◆ **Task directions**: Each record that follows is to be transcribed exactly, excluding its images.

◆ **Exercise input**:
********

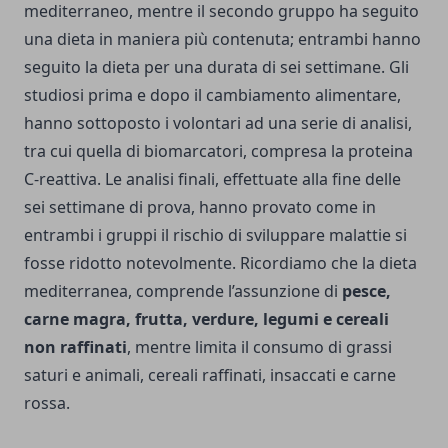
mediterraneo, mentre il secondo gruppo ha seguito
una dieta in maniera più contenuta; entrambi hanno
seguito la dieta per una durata di sei settimane. Gli
studiosi prima e dopo il cambiamento alimentare,
hanno sottoposto i volontari ad una serie di analisi,
tra cui quella di biomarcatori, compresa la proteina
C-reattiva. Le analisi finali, effettuate alla fine delle
sei settimane di prova, hanno provato come in
entrambi i gruppi il rischio di sviluppare malattie si
fosse ridotto notevolmente. Ricordiamo che la dieta
mediterranea, comprende l’assunzione di
pesce,
carne magra, frutta, verdure, legumi e cereali
non raffinati
, mentre limita il consumo di grassi
saturi e animali, cereali raffinati, insaccati e carne
rossa.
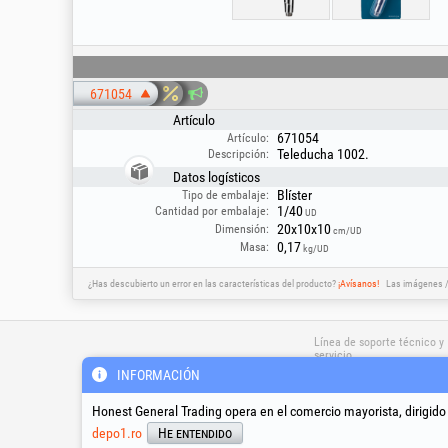
671054
Artículo
671054
Artículo:
Teleducha 1002.
Descripción:
Datos logísticos
Blíster
Tipo de embalaje:
1/40
Cantidad por embalaje:
UD
20x10x10
Dimensión:
cm/UD
0,17
Masa:
kg/UD
¿Has descubierto un error en las características del producto?
¡Avísanos!
Las imágenes / 
Línea de soporte técnico y
servicio
INFORMACIÓN
Honest General Trading opera en el comercio mayorista, dirigido
suport@honest.ro
Lunes - Viernes
depo1.ro
He entendido
08:00 - 17:30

********

◆ **Response to the task**:
mediterraneo, mentre il secondo gruppo ha seguito
una dieta in maniera più contenuta; entrambi hanno
seguito la dieta per una durata di sei settimane. Gli
studiosi prima e dopo il cambiamento alimentare,
hanno sottoposto i volontari ad una serie di analisi,
tra cui quella di biomarcatori, compresa la proteina
C-reattiva. Le analisi finali, effettuate alla fine delle
sei settimane di prova, hanno provato come in
entrambi i gruppi il rischio di sviluppare malattie si
fosse ridotto notevolmente. Ricordiamo che la dieta
mediterranea, comprende l’assunzione di
pesce,
carne magra, frutta, verdure, legumi e cereali
non raffinati
, mentre limita il consumo di grassi
saturi e animali, cereali raffinati, insaccati e carne
rossa.
671054
Artículo
671054
Artículo:
Teleducha 1002.
Descripción:
Datos logísticos
Blíster
Tipo de embalaje:
1/40
Cantidad por embalaje:
UD
20x10x10
Dimensión:
cm/UD
0,17
Masa:
kg/UD
¿Has descubierto un error en las características del producto?
¡Avísanos!
Las imágenes / 
Línea de soporte técnico y
servicio
INFORMACIÓN
Honest General Trading opera en el comercio mayorista, dirigido
suport@honest.ro
Lunes - Viernes
depo1.ro
He entendido
08:00 - 17:30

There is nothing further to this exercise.